Karena vehicle bukan perusahaan terbuka (Tbk), ia tidak terikat kewajiban publikasi atau transparansi kepada pasar. Negara jadi lebih leluasa.
Cerdas, Tapi Bukan Untuk Cuan Instan
Bagi investor ritel yang berharap adanya aksi korporasi besar dan keuntungan cepat, kabar ini memang mengecewakan. Tidak ada tender offer, tidak ada harga premium, tidak ada cuan jangka pendek.Namun, dari perspektif makro dan fiskal, ini strategi yang sangat efisien. Negara:
Tidak perlu keluar uang.
Tetap mengontrol BRIS
Meningkatkan aliran dividen
Bisa mendanai proyek besar tanpa utang tambahan.

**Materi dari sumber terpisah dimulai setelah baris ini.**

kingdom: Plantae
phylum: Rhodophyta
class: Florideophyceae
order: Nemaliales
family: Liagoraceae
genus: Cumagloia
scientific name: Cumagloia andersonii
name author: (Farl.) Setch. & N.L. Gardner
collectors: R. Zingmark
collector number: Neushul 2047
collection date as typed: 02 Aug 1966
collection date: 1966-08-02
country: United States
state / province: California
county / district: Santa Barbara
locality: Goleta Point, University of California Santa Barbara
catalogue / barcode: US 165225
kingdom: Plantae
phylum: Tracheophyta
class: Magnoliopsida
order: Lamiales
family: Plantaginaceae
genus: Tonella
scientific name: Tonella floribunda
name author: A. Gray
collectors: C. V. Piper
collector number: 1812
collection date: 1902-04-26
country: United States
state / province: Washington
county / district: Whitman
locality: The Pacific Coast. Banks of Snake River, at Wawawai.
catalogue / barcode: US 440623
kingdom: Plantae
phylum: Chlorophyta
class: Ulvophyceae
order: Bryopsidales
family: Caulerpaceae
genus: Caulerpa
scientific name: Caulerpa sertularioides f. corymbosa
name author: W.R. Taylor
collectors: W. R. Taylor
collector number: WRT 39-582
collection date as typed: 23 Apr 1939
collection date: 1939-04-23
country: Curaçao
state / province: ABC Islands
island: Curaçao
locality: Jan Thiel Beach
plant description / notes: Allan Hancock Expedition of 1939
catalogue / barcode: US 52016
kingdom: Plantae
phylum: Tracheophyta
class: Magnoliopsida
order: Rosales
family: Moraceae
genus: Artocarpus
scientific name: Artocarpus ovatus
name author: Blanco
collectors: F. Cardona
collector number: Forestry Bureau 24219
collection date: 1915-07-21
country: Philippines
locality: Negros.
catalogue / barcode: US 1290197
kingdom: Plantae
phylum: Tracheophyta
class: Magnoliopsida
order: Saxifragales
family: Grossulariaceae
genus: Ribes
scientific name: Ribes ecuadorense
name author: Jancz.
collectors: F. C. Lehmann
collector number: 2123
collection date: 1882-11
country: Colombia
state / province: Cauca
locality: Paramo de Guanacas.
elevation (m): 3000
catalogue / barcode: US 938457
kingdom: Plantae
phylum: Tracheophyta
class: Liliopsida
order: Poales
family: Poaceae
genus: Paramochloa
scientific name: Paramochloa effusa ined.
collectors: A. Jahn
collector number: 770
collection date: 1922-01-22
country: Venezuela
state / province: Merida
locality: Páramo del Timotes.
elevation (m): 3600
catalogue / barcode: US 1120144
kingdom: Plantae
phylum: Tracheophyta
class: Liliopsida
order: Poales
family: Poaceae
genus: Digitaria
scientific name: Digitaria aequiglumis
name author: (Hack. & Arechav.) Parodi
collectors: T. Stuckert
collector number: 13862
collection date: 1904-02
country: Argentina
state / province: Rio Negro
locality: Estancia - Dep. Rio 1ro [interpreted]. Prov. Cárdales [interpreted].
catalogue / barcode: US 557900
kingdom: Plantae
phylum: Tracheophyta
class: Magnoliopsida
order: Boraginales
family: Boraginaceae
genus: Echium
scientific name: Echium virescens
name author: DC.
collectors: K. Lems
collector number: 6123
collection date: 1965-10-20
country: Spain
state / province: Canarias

Tips Praktis untuk Investor:
Pahami bahwa tidak semua aksi korporasi = peluang cuan instan.Pantau struktur kepemilikan emiten, bukan hanya kinerjanya.
Perhatikan aksi non-akuisisi yang berdampak pada dividen atau arah manajemen.
Literasi keuangan bukan hanya soal harga saham, tapi juga soal arah dan strategi negara.